Temporary Fix è la versione 2.0 di No Control, sia per il testo che per la musica. Sostanzialmente, parla di una delle classiche relazioni friends with benefits. Niall – che da quello che ho capito dovrebbe figurare tra gli autori del brano – ha detto che non è un testo autobiografico, ma che il pezzo esterna solo qualcosa che voleva dire. E io gli rispondo con Chiedi e ti sarà dato, Horan.

Se avevo qualche dubbio sul fatto che History potesse fare riferimento a Zayn, con Walking In The Wind non ne ho nessuno. Trovo che nel testo siano presenti troppi riferimenti perché la cosa possa essere casuale. Per il resto, il pezzo ha sonorità che mi ricordano molto brani come Story Of My Life oppure Ready To Run, quindi avrebbe potuto benissimo figurare in uno dei loro lavori precedenti. Questo non toglie in fatto che sia una traccia che apprezzo molto.

Anche Wolves si rifà molto alle sonorità dei lavori precedenti e non aggiunge nulla di nuovo o di mai sentito al lavoro nel suo complesso. La voce di Harry, che è decisamente il lead singer anche di questa canzone, rimbalza meravigliosamente sulla base, sia nelle strofe che nel ritornello. Ed il modo in cui dice wolves è tipo tutto. Simpatici i vocalizzi di backgroung sulla u, come ad emulare l’ululato del lupo, appunto. Bello anche il glissando, sempre sulla u, del ponte, seguito da quei pochi secondi in cui armonizzano acappella.

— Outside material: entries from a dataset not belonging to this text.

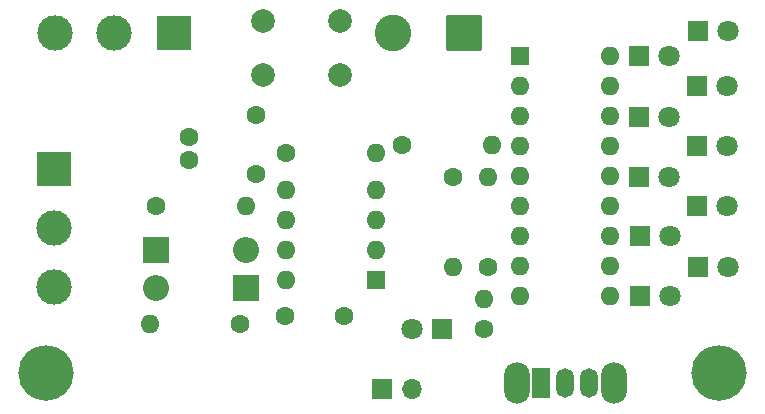
<source format=gbs>
G04 #@! TF.GenerationSoftware,KiCad,Pcbnew,8.0.1*
G04 #@! TF.CreationDate,2024-04-15T15:14:11+08:00*
G04 #@! TF.ProjectId,555Sandbox,35353553-616e-4646-926f-782e6b696361,rev?*
G04 #@! TF.SameCoordinates,Original*
G04 #@! TF.FileFunction,Soldermask,Bot*
G04 #@! TF.FilePolarity,Negative*
%FSLAX46Y46*%
G04 Gerber Fmt 4.6, Leading zero omitted, Abs format (unit mm)*
G04 Created by KiCad (PCBNEW 8.0.1) date 2024-04-15 15:14:11*
%MOMM*%
%LPD*%
G01*
G04 APERTURE LIST*
G04 Aperture macros list*
%AMRoundRect*
0 Rectangle with rounded corners*
0 $1 Rounding radius*
0 $2 $3 $4 $5 $6 $7 $8 $9 X,Y pos of 4 corners*
0 Add a 4 corners polygon primitive as box body*
4,1,4,$2,$3,$4,$5,$6,$7,$8,$9,$2,$3,0*
0 Add four circle primitives for the rounded corners*
1,1,$1+$1,$2,$3*
1,1,$1+$1,$4,$5*
1,1,$1+$1,$6,$7*
1,1,$1+$1,$8,$9*
0 Add four rect primitives between the rounded corners*
20,1,$1+$1,$2,$3,$4,$5,0*
20,1,$1+$1,$4,$5,$6,$7,0*
20,1,$1+$1,$6,$7,$8,$9,0*
20,1,$1+$1,$8,$9,$2,$3,0*%
G04 Aperture macros list end*
%ADD10R,1.600000X1.600000*%
%ADD11O,1.600000X1.600000*%
%ADD12R,1.800000X1.800000*%
%ADD13C,1.800000*%
%ADD14O,2.200000X3.500000*%
%ADD15R,1.500000X2.500000*%
%ADD16O,1.500000X2.500000*%
%ADD17R,1.700000X1.700000*%
%ADD18O,1.700000X1.700000*%
%ADD19C,1.600000*%
%ADD20R,2.200000X2.200000*%
%ADD21O,2.200000X2.200000*%
%ADD22C,2.000000*%
%ADD23RoundRect,0.249999X1.300001X1.300001X-1.300001X1.300001X-1.300001X-1.300001X1.300001X-1.300001X0*%
%ADD24C,3.100000*%
%ADD25C,4.700000*%
%ADD26R,3.000000X3.000000*%
%ADD27C,3.000000*%
G04 APERTURE END LIST*
D10*
X106700000Y-89600000D03*
D11*
X106700000Y-87060000D03*
X106700000Y-84520000D03*
X106700000Y-81980000D03*
X99080000Y-81980000D03*
X99080000Y-84520000D03*
X99080000Y-87060000D03*
X99080000Y-89600000D03*
D12*
X128990000Y-75800000D03*
D13*
X131530000Y-75800000D03*
D14*
X118600000Y-98400000D03*
X126800000Y-98400000D03*
D15*
X120700000Y-98400000D03*
D16*
X122700000Y-98400000D03*
X124700000Y-98400000D03*
D17*
X107220000Y-98900000D03*
D18*
X109760000Y-98900000D03*
D12*
X112300000Y-93800000D03*
D13*
X109760000Y-93800000D03*
D19*
X113200000Y-80880000D03*
D11*
X113200000Y-88500000D03*
D20*
X88090000Y-87100000D03*
D21*
X95710000Y-87100000D03*
D22*
X97150000Y-67750000D03*
X103650000Y-67750000D03*
X97150000Y-72250000D03*
X103650000Y-72250000D03*
D19*
X90900000Y-77500000D03*
X90900000Y-79500000D03*
D12*
X133890000Y-73200000D03*
D13*
X136430000Y-73200000D03*
D19*
X95200000Y-93400000D03*
D11*
X87580000Y-93400000D03*
D19*
X115800000Y-93800000D03*
D11*
X115800000Y-91260000D03*
D12*
X133890000Y-83400000D03*
D13*
X136430000Y-83400000D03*
D10*
X118880000Y-70700000D03*
D11*
X118880000Y-73240000D03*
X118880000Y-75780000D03*
X118880000Y-78320000D03*
X118880000Y-80860000D03*
X118880000Y-83400000D03*
X118880000Y-85940000D03*
X118880000Y-88480000D03*
X118880000Y-91020000D03*
X126500000Y-91020000D03*
X126500000Y-88480000D03*
X126500000Y-85940000D03*
X126500000Y-83400000D03*
X126500000Y-80860000D03*
X126500000Y-78320000D03*
X126500000Y-75780000D03*
X126500000Y-73240000D03*
X126500000Y-70700000D03*
D12*
X133925000Y-88500000D03*
D13*
X136465000Y-88500000D03*
D19*
X108890000Y-78200000D03*
D11*
X116510000Y-78200000D03*
D23*
X114100000Y-68750000D03*
D24*
X108100000Y-68750000D03*
D19*
X88090000Y-83400000D03*
D11*
X95710000Y-83400000D03*
D12*
X128990000Y-80900000D03*
D13*
X131530000Y-80900000D03*
D19*
X96500000Y-80700000D03*
X96500000Y-75700000D03*
D25*
X135750000Y-97500000D03*
D20*
X95710000Y-90300000D03*
D21*
X88090000Y-90300000D03*
D19*
X99000000Y-92700000D03*
X104000000Y-92700000D03*
D12*
X128990000Y-70700000D03*
D13*
X131530000Y-70700000D03*
D19*
X116200000Y-88500000D03*
D11*
X116200000Y-80880000D03*
D12*
X133890000Y-78300000D03*
D13*
X136430000Y-78300000D03*
D25*
X78750000Y-97500000D03*
D12*
X133925000Y-68600000D03*
D13*
X136465000Y-68600000D03*
D12*
X129060000Y-91000000D03*
D13*
X131600000Y-91000000D03*
D19*
X99090000Y-78900000D03*
D11*
X106710000Y-78900000D03*
D12*
X129025000Y-85900000D03*
D13*
X131565000Y-85900000D03*
D26*
X89550000Y-68750000D03*
D27*
X84550000Y-68750000D03*
X79550000Y-68750000D03*
D26*
X79400000Y-80250000D03*
D27*
X79400000Y-85250000D03*
X79400000Y-90250000D03*
M02*

</source>
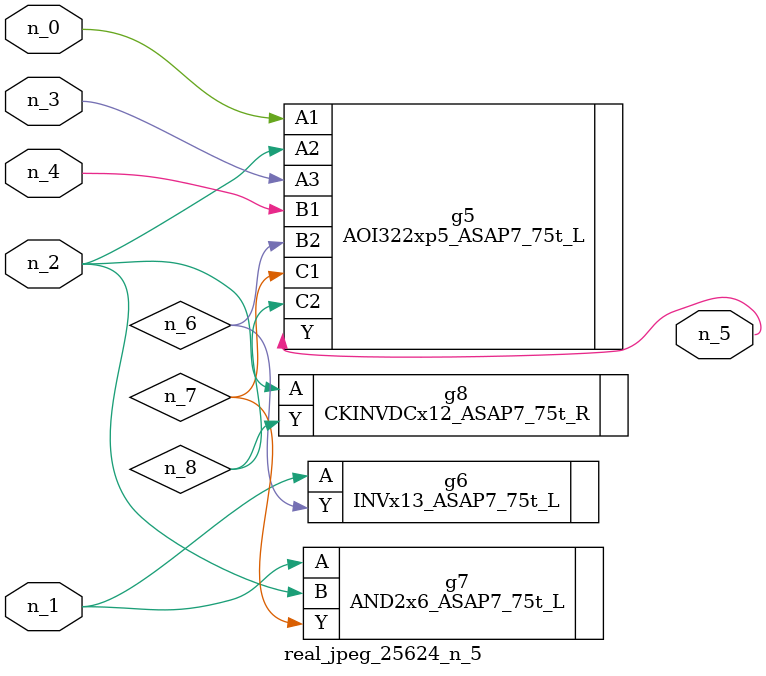
<source format=v>
module real_jpeg_25624_n_5 (n_4, n_0, n_1, n_2, n_3, n_5);

input n_4;
input n_0;
input n_1;
input n_2;
input n_3;

output n_5;

wire n_8;
wire n_6;
wire n_7;

AOI322xp5_ASAP7_75t_L g5 ( 
.A1(n_0),
.A2(n_2),
.A3(n_3),
.B1(n_4),
.B2(n_6),
.C1(n_7),
.C2(n_8),
.Y(n_5)
);

INVx13_ASAP7_75t_L g6 ( 
.A(n_1),
.Y(n_6)
);

AND2x6_ASAP7_75t_L g7 ( 
.A(n_1),
.B(n_2),
.Y(n_7)
);

CKINVDCx12_ASAP7_75t_R g8 ( 
.A(n_2),
.Y(n_8)
);


endmodule
</source>
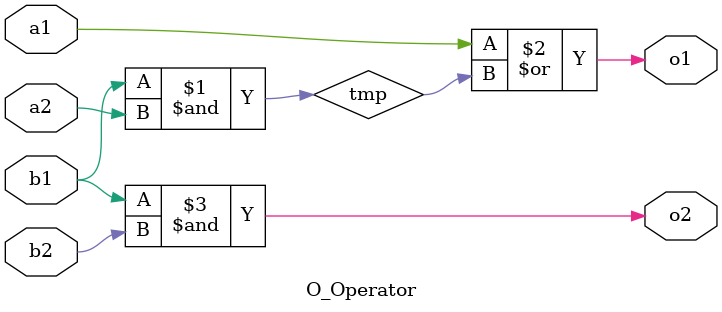
<source format=v>
module O_Operator(a1, b1, a2, b2, o1, o2);

    // Module parameters.
    input a1, b1, a2, b2;
    output o1, o2;

    // Temp variables.
    wire tmp;

    // Gate assignments.
    and(tmp, b1, a2);
    or(o1, a1, tmp);
    and(o2, b1, b2);

endmodule
</source>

Chiude l’album A.M., traccia che dà il nome all’intero album. Penso sia un po’ bizzarro il fatto di includerla nella versione deluxe e non in quella ordinaria – che di conclude con History – , ma sono scelte. È un pezzo prevalentemente chitarra e voce, ottimo per chiudere l’album, a cui mi sono da subito affezionata per motivi personali.

Come già detto in apertura del post, è un album che mi piace molto. È il primo lavoro da quando sono in quattro e, bisogna ammetterlo, gli One Direction sono tutt’altro che finiti almeno al momento. Hanno ancora molto da dire e spero che continuino a farlo anche dopo la pausa – meritata – che stanno per prendersi. Temevo di percepire molto di più la mancanza di Zayn durante l’ascolto dell’album, ma devo confessare che questo non è accaduto. Anzi, trovo che la sua dipartita abbia lasciato più spazio alle voci degli altri quattro, quella di Louis più di tutte. E poi Zayn ha lasciato per andare a fare un altro genere di musica – di cui non vedo l’ora di venirne a conoscenza – , più vicino ai suoi gusti e al suo modo di cantare. Alla fine della storia, hanno vinto entrambe le parti.